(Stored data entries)
○ ○ ○

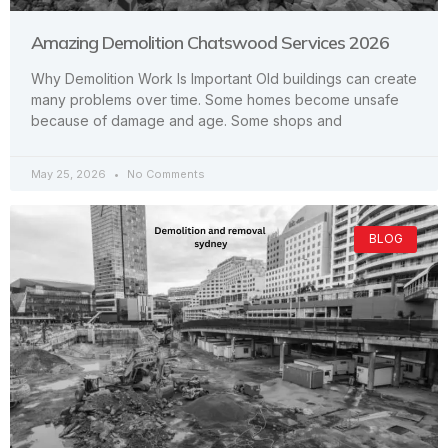
Amazing Demolition Chatswood Services 2026
Why Demolition Work Is Important Old buildings can create
many problems over time. Some homes become unsafe
because of damage and age. Some shops and
May 25, 2026
No Comments
BLOG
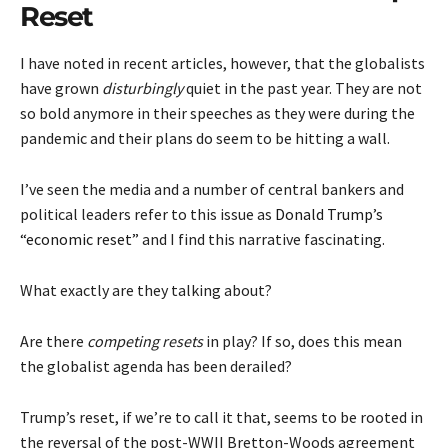
Reset
I have noted in recent articles, however, that the globalists
have grown
disturbingly
quiet in the past year. They are not
so bold anymore in their speeches as they were during the
pandemic and their plans do seem to be hitting a wall.
I’ve seen the media and a number of central bankers and
political leaders refer to this issue as
Donald Trump’s
“economic reset”
and I find this narrative fascinating.
What exactly are they talking about?
Are there
competing resets
in play? If so, does this mean
the globalist agenda has been derailed?
Trump’s reset, if we’re to call it that, seems to be rooted in
the reversal of the post-WWII Bretton-Woods agreement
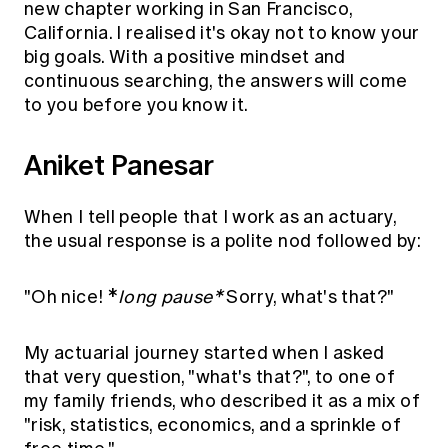
new chapter working in San Francisco,
California. I realised it's okay not to know your
big goals. With a positive mindset and
continuous searching, the answers will come
to you before you know it.
Aniket Panesar
When I tell people that I work as an actuary,
the usual response is a polite nod followed by:
"Oh nice! *
long pause*
Sorry, what's that?"
My actuarial journey started when I asked
that very question, "what's that?", to one of
my family friends, who described it as a mix of
"risk, statistics, economics, and a sprinkle of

○ ○ ○

Extract every line containing the string "have" from the data above.

[RESPONSE AREA]
I have noted in recent articles, however, that the globalists
have grown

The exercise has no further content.